• foams
• geometric topology
• link homology
• Quantum invariants

The aim of this thesis is to give an overview of the symmetric Khovanov-Rozansky link homologies introduced by L.H. Robert and E. Wagner, and later focus on the symmetric gl(1)-homology after the paper by L. Marino.

The symmetric Khovanov-Rozansky link homologies were first introduced as a categorification of the Reshetikhin-Turaev invariants associated to symmetric powers of the standard representation of Uq(sl(N)). One of the methods used to compute the sl(N) quantum invariants is the planar graphic calculus developed by Murakami, Ohtsuki and Yamada, referred to as exterior MOY calculus. MOY calculus gives a combinatorial way to describe the coloured link invariants. Starting from the works of Queffelec-Rose and Queffelec-Rose-Sartori, Robert and Wagner used an approach similar to that used in the exterior case to categorify the symmetric MOY calculus. In this thesis we concentrate specifically on the case N=1, where the use of decorated vinyl graphs gives a more concrete description of the symmetric gl(1)-homology.

We first introduce the source category Foam, used to define the categorifying functor in the exterior case. In this category objects are MOY graphs while morphisms are given by foams. We define the exterior evaluation of foams and recall the universal construction used to define the functor F(N).
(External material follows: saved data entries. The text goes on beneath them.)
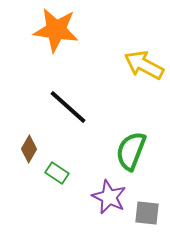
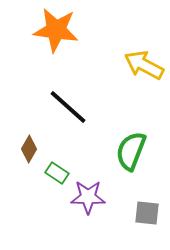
purple star: moved 21 px left; rotated 24 degrees counterclockwise
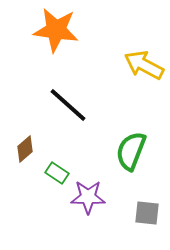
black line: moved 2 px up
brown diamond: moved 4 px left; rotated 20 degrees clockwise
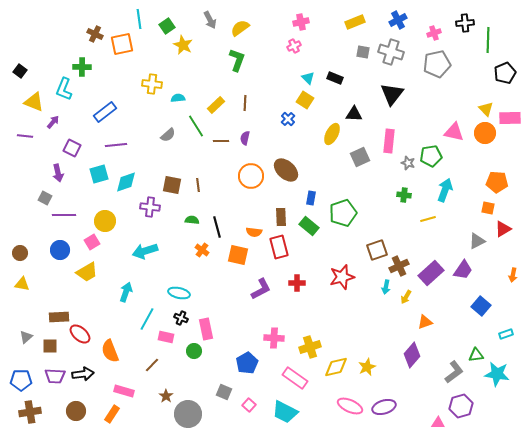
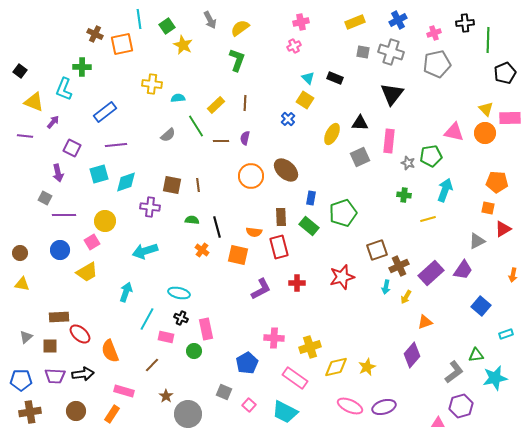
black triangle at (354, 114): moved 6 px right, 9 px down
cyan star at (497, 374): moved 2 px left, 4 px down; rotated 20 degrees counterclockwise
In order to apply the same construction in the symmetric case one has to restrict the source category. Therefore we consider the category with objects vinyl graphs and morphisms vinyl foams. Starting from this new category we define the functor S(N) via a universal construction, which categorifies the symmetric MOY calculus. We then obtain the symmetric link homologies by considering the hyper-rectangle of resolutions corresponding to a fixed link and applying the functor S(N) to it.

Finally, we restrict to the case N=1. We define decorated vinyl graphs, i.e vinyl graphs together with a choice of a family of homogeneous symmetric polynomials, and work with them instead of foams. In this case we are able to define a basis given by specific graphs called DUR graphs (decoration upper right), and use it to construct an algorithm to compute the invariants for uncoloured links. We conclude by describing the algorithm together with a running example.